Run sample on iSeq:
Dilute to 1 nM based off qPCR results. qPCR results are in pM, but 1:1000 dilution used. The results are effectively in nM for pool.
1000/Results = ul of Pool to Add
1000/25 = 40uL of Pool to Add
1000 - ul of Pool to Add = ul of “10 mM Tris 8.5” to Add
1000- 40 = 960uL of 10mM Tris 8.5
Dilute 1 nM full pool to loading concentration of 50 pM:
Add 5 ul 1 nM Pool to 85 ul “10 mM Tris 8.5” and 10 ul 50 pM PhiX
Remove iSeq 100 i1 Flow Cell from refrigerator 5’s crisper drawer and open white foil pack and allow to equilibrate to RT for 10-15 minutes.

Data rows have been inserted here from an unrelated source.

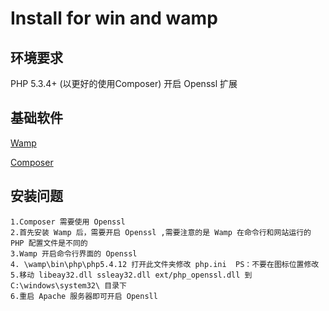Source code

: Install for win and wamp
===

环境要求
---
PHP 5.3.4+ (以更好的使用Composer)
开启 Openssl 扩展

基础软件
---
[Wamp](http://www.wampserver.com/en/)


[Composer](https://getcomposer.org/)

安装问题
---
	1.Composer 需要使用 Openssl
	2.首先安装 Wamp 后，需要开启 Openssl ,需要注意的是 Wamp 在命令行和网站运行的 PHP 配置文件是不同的
	3.Wamp 开启命令行界面的 Openssl
	4. \wamp\bin\php\php5.4.12 打开此文件夹修改 php.ini  PS：不要在图标位置修改
	5.移动 libeay32.dll ssleay32.dll ext/php_openssl.dll 到 C:\windows\system32\ 目录下
	6.重启 Apache 服务器即可开启 Opensll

Open “iSeq 100 i1 Reagent Cartridge v2”. Turn on iSeq100
Click on “Sequence”. Watch Video. Do what video tells you to do. Follow on screen instructions until run starts.

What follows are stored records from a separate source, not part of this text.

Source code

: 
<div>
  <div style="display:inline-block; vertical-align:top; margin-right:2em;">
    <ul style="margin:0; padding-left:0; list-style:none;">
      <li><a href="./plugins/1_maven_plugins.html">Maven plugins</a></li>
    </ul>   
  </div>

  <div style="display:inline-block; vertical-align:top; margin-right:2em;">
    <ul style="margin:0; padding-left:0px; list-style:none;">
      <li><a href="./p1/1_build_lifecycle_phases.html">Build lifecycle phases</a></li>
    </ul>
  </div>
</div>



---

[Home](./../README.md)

Results located: Data/SequencingRuns/”folder with applicable date”/Alignment_1/Fastq/*.fastq.gz
Bioinformatics
Demux as per usual. Parese report in the same folder as the data. Parsing seemed to work well.
Curious if cross-contamination is not as bad for the one-step since there is no chance of primer and template carryover from the first PCR to the second.
Code used to determine cross-contamination:
cutadapt -g ^GTGYCAGCMGCCGCGGTAA -o R1out_no16s parsed_4AH1-1STEP_S1_L001_R1_001.fastq -e 0.25
cutadapt -g ^GGACTACHVGGGTWTCTAAT -o R2out_no16s parsed_4AH1-1STEP_S1_L001_R2_001.fastq -e 0.25
cutadapt -g ^CTTGGTCATTTAGAGGAAGTAA -o R1out_no16s_noits R1out_no16s -e 0.25
cutadapt -g ^GCTGCGTTCTTCATCGATGC -o R2out_no16s_noits R2out_no16s -e 0.25
sed -i 's/\s/_/g' R1out_no16s_noits
sed -i 's/^>16/>rna16/' R1out_no16s_noits
sed -i 's/-/_/g' R1out_no16s_noits
awk '{if ($1 ~ /@/) {print}else{print substr ($0, 0, 13)}}' R1out_no16s_noits > short_polyg_filtered.fa
module load vsearch
vsearch --fastq_filter short_polyg_filtered.fa -fastaout short_polyg_filteredFA.fa
echo "Making coligo table"
#NOTE that the heuristics for usearch_global don't seem to work well for short sequences (as shown by various tests JH did), therefore using search_exact
vsearch -search_exact short_polyg_filteredFA.fa -db /project/microbiome/ref_db/coligos_and_abbreviatedISD.fa -strand plus -otutabout coligoTable -maxaccepts 0 -minseqlen 5
Shifted to R to examine coligo table:
#Determine the extent to which coligos occur where they are not supposed to.
dat <- read.table("~/Desktop/teton/coligoTable", stringsAsFactors = F, header = T)
dat[1:5,1:5]
dim(dat)
key <- read.csv("~/Desktop/teton/NS4_4AH1_Demux.csv", stringsAsFactors = F)
names(dat) <- gsub("X(.*)","\1",names(dat))
key$forward_barcode <- toupper(key$forward_mid)
key$reverse_barcode <- toupper(key$reverse_mid)
key$combo <- paste(key$locus, key$forward_barcode, key$reverse_barcode, key$samplename, sep = "_")
for(i in 1:length(key$combo)){
names(dat)[which(key$combo[i] == names(dat))] <- key$wellposition[i]
}
dat$OTUID <- gsub("Coligo_", "",dat$OTUID)
dat <- dat[dat$OTUID != "ISD",]
percent_target <- NA
for(i in 2:length(names(dat))){
if(dat[dat$OTUID == names(dat)[i],i] > 15){
percent_target[i] <- dat[dat$OTUID == names(dat)[i],i] / sum(dat[,i])
}
}
mean(na.omit(percent_target))
summary(percent_target)
table(percent_target > 0.90)
dat[,1:15e
While cursory, it appears to me that cross-contamination is a bit reduced by the one-step PCR library prep. protocol. It would be of interest to do this analysis on the data for this plate that was generated using the two-step protocol (so we can compare apples to apples). I think those data are forthcoming.